Basada en un hecho real, el filme seleccionado por los 1.300 académicos españoles que tienen derecho a voto narra la historia de un hombre de espíritu noble (Javier Cámara) que se dedica a enseñar inglés en un colegio y que se recorre media España para conocer a John Lennon, que está rodando en Almería. Son los años 60 y España es un país de gente aplastada que, sin embargo, sigue soñando. David Trueba también sueña. Lo hace con la estatuilla de Hollywood, un galardón que conoce de cerca, ya que su hermano Fernando lo conquistó en 1993 por Belle époque. En el estrado del Teatro Kodak, y mientras agarraba su Oscar, el cineasta madrileño aseguró que estaba tan emocionado que quería dar las gracias a Dios pero que él, al ser ateo, solo le daba las gracias a su único dios: Billy Wilder.

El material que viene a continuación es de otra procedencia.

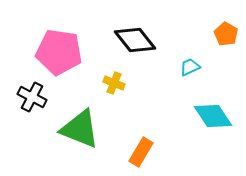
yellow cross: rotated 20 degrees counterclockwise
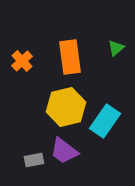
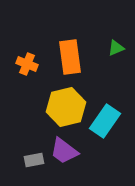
green triangle: rotated 18 degrees clockwise
orange cross: moved 5 px right, 3 px down; rotated 25 degrees counterclockwise
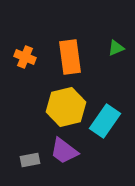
orange cross: moved 2 px left, 7 px up
gray rectangle: moved 4 px left
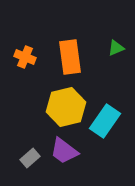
gray rectangle: moved 2 px up; rotated 30 degrees counterclockwise
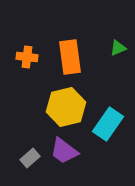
green triangle: moved 2 px right
orange cross: moved 2 px right; rotated 15 degrees counterclockwise
cyan rectangle: moved 3 px right, 3 px down
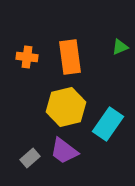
green triangle: moved 2 px right, 1 px up
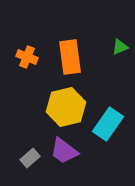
orange cross: rotated 15 degrees clockwise
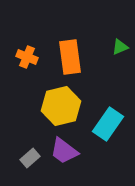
yellow hexagon: moved 5 px left, 1 px up
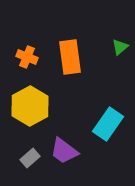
green triangle: rotated 18 degrees counterclockwise
yellow hexagon: moved 31 px left; rotated 15 degrees counterclockwise
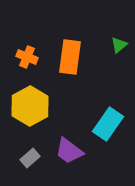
green triangle: moved 1 px left, 2 px up
orange rectangle: rotated 16 degrees clockwise
purple trapezoid: moved 5 px right
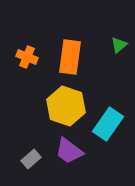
yellow hexagon: moved 36 px right; rotated 12 degrees counterclockwise
gray rectangle: moved 1 px right, 1 px down
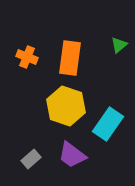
orange rectangle: moved 1 px down
purple trapezoid: moved 3 px right, 4 px down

ENTRE RIVALES / No solo el año de Belle époque estuvo David Trueba en la glamurosa ceremonia en Los Ángeles, sino también en la del 2004, cuando Balseros, en cuyo guion colaboró, fue nominado al mejor documental. El director de producción de Balseros, precisamente, fue Tono Folguera, productor de 10.000 kilómetros que, ayer, al escuchar en la sede de la Academia el resultado de la votación dio un fuerte abrazo a Javier Cámara y Cristina Huete, protagonista y productora de Vivir es fácil con los ojos cerrados. «Vuestra película, y también El niño, son maravillosas, pero esta vez nos ha tocado a nosotros», le respondió Cámara.

A falta del director -que estaba en Zaragoza, donde reconoció que la elección había sido «un honor»- fue la productora de la cinta seleccionada la que agradeció a los académicos su votación. Cristina Huete, además, criticó al Gobierno por su falta de interés hacia el cine. «El Ejecutivo se tiene que dar cuenta de que somos una gran industria. Queremos seguir haciendo cine, pero la situación de las productoras pequeñas, como la nuestra, es límite. No somos grandes multinacionales. Vivimos un momento muy duro. El Gobierno tiene que pagar las deudas que nos debe», explicó en referencias a las ayudas a la amortización, esas que el Ejecutivo concede por ley una vez que la película tiene, entre otros requisitos, determinados resultados de taquilla. La empresa gestionada por Huete sigue sin cobrar las ayudas correspondientes a El artista y la modelo, que Fernando Trueba estrenó en el 2012.

Huete se mostró confiada en que, al igual que ocurrió tras los Goya (donde Vivir es fácil con los ojos cerrados se llevó los premios más nobles), la película regrese ahora a los cines y obtenga, por fin, los buenos resultados de taquilla que merece y que, en su día, no tuvo.